Exercise data START
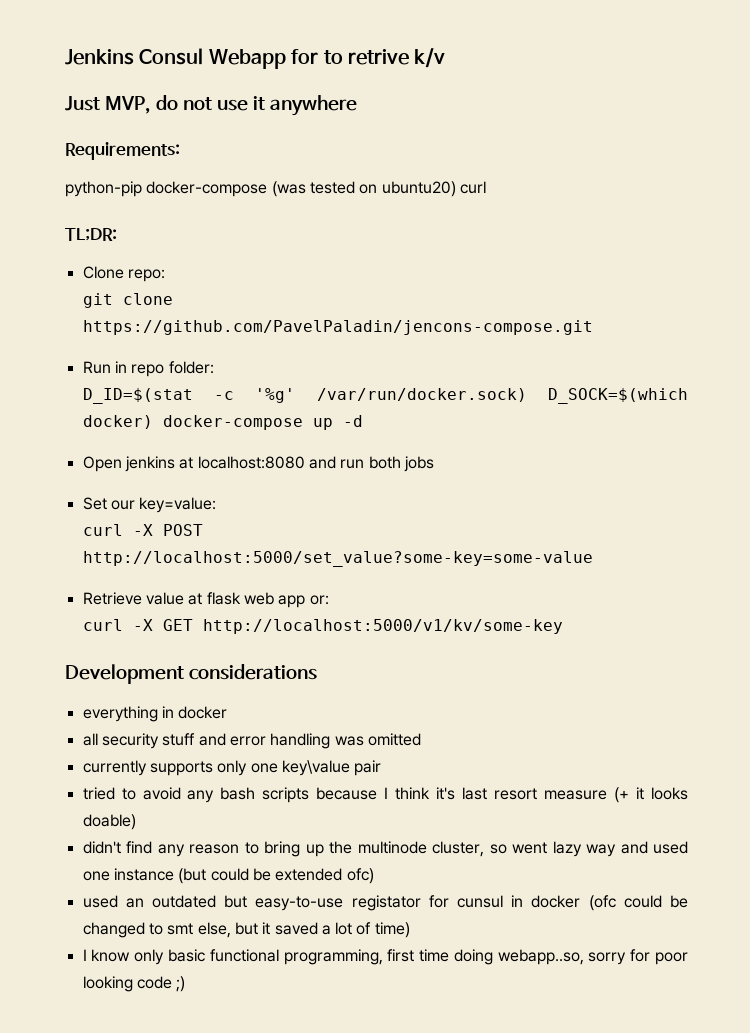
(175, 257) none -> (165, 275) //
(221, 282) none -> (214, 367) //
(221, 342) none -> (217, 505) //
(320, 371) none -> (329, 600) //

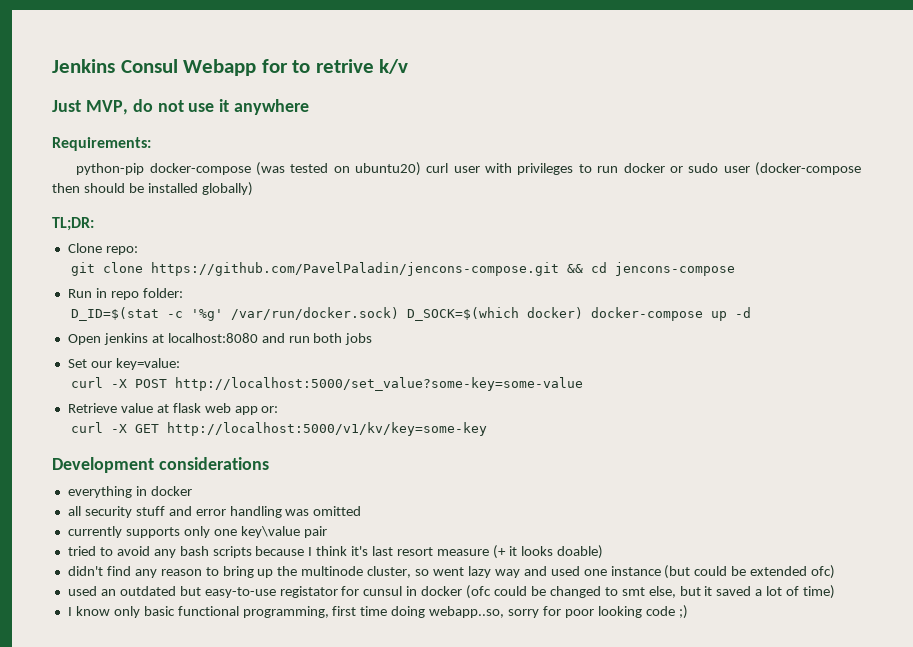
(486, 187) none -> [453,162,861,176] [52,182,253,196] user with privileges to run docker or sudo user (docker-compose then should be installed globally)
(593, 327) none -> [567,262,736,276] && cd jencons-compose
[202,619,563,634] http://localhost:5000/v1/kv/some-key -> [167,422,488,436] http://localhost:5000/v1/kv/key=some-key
Exercise data END
Exercise data START
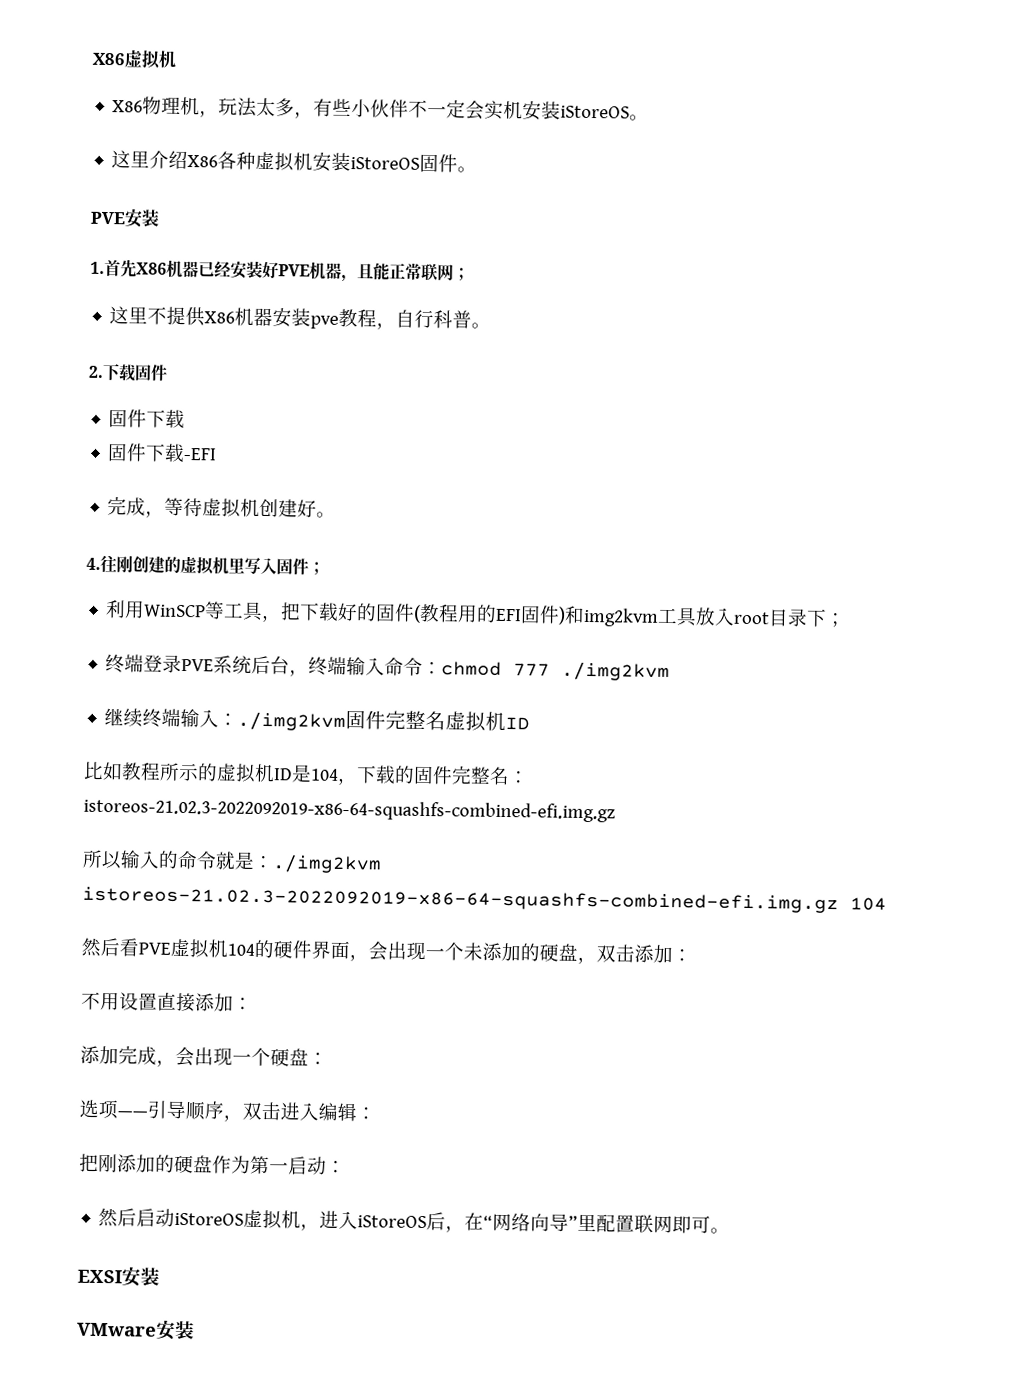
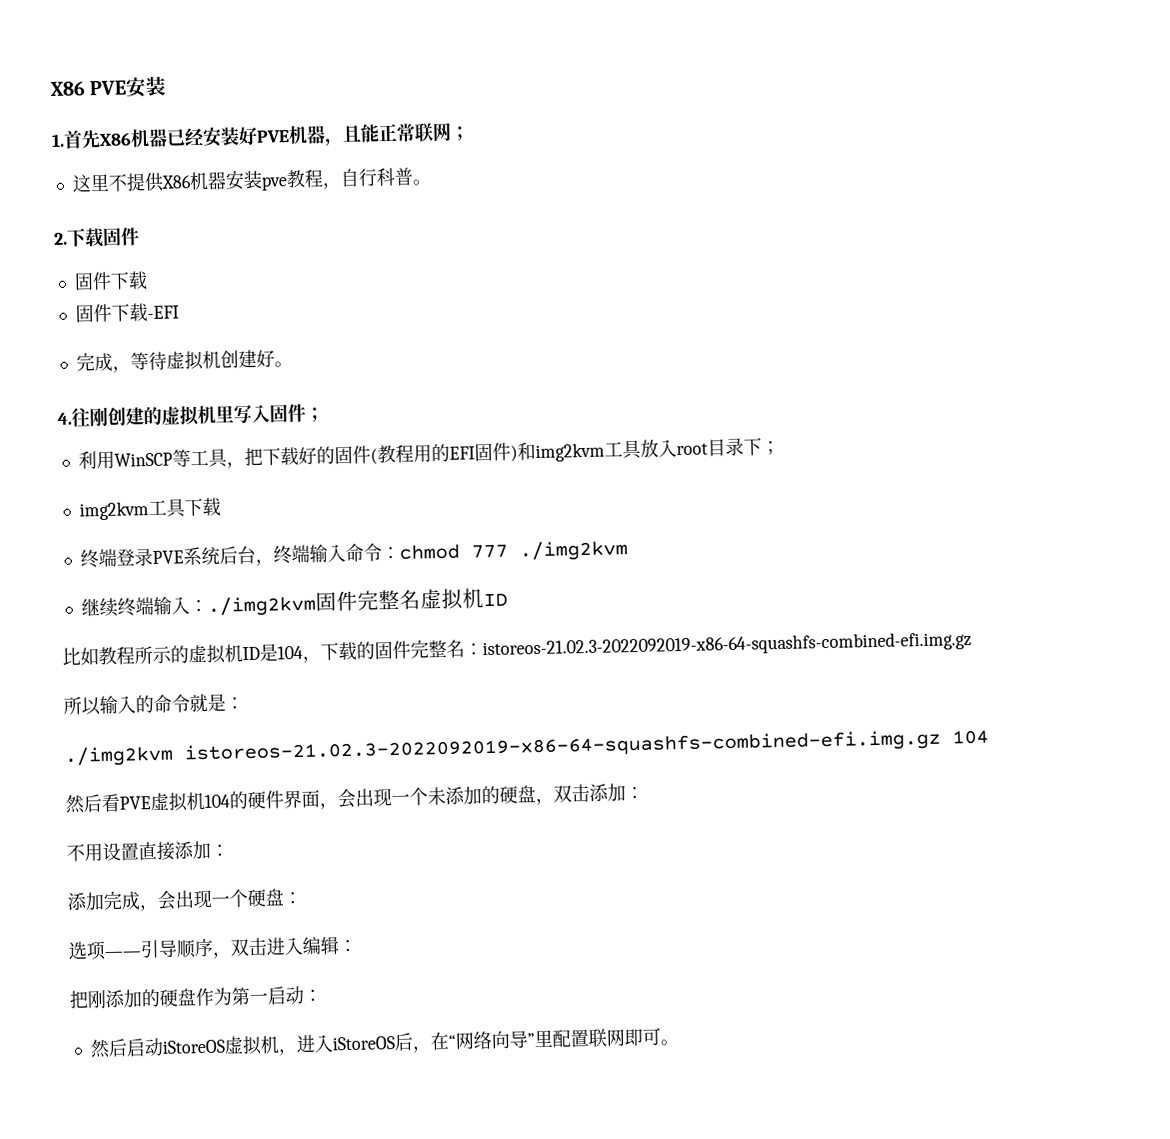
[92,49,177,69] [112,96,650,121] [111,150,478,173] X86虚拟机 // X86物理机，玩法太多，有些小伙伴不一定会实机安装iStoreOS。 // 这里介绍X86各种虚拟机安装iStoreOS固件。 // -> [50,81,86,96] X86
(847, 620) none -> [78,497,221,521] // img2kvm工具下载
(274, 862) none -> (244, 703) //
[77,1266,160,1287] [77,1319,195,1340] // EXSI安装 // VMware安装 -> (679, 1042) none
Exercise data END
Exercise data START
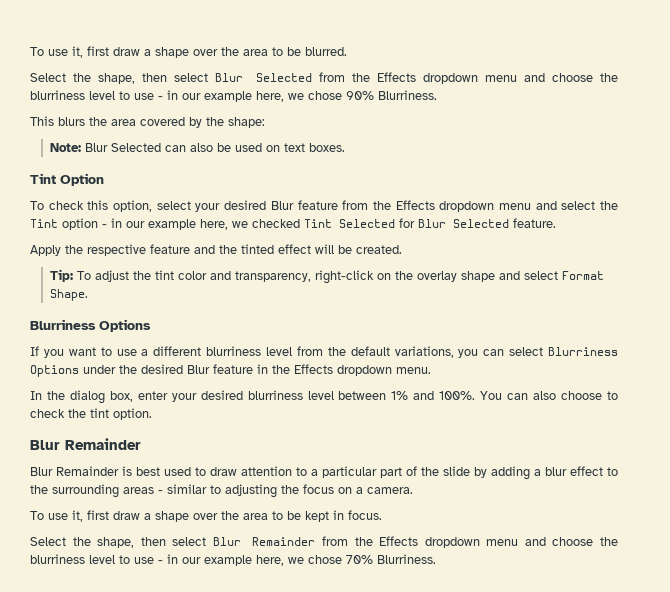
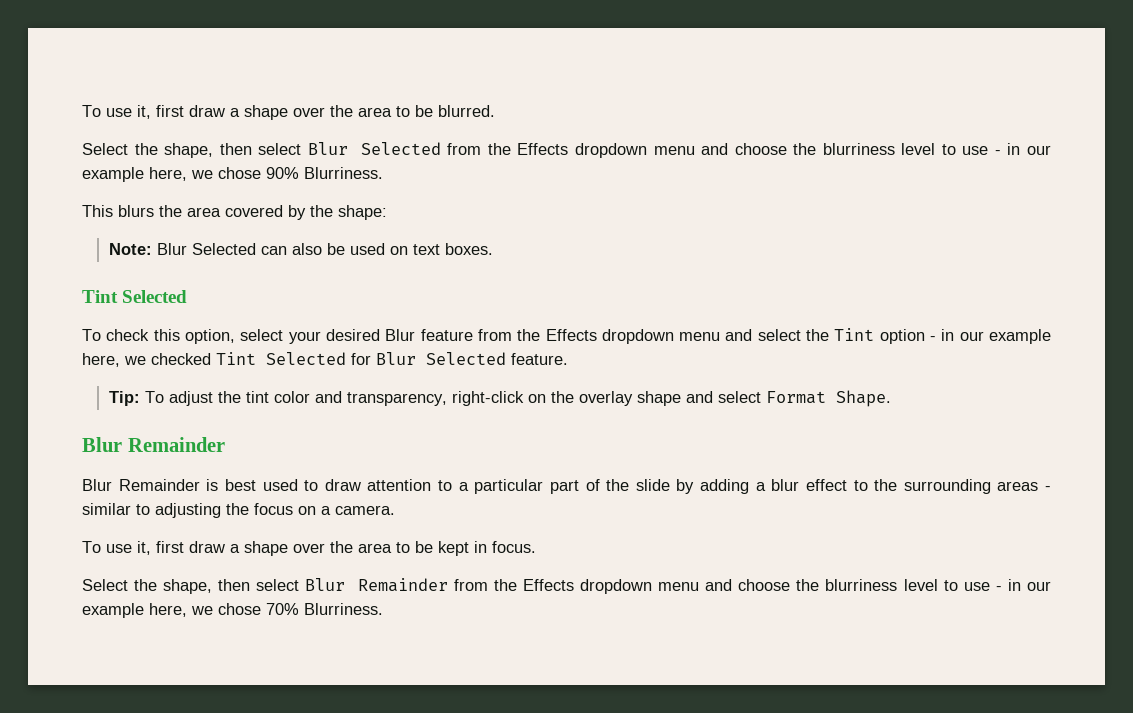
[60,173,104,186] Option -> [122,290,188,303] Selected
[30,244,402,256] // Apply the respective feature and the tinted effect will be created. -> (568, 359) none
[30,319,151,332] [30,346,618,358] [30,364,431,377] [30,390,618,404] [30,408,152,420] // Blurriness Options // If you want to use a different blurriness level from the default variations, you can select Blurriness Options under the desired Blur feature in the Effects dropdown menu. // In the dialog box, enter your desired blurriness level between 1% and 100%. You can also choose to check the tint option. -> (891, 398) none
Exercise data END
-- What is expected --
Restate word for word only the lines above from the line containing "(847, 620) none" to the line containing "[77,1266,160,1287] [77,1319,195,1340] //", both of them included.

-- Task result --
(847, 620) none -> [78,497,221,521] // img2kvm工具下载
(274, 862) none -> (244, 703) //
[77,1266,160,1287] [77,1319,195,1340] // EXSI安装 // VMware安装 -> (679, 1042) none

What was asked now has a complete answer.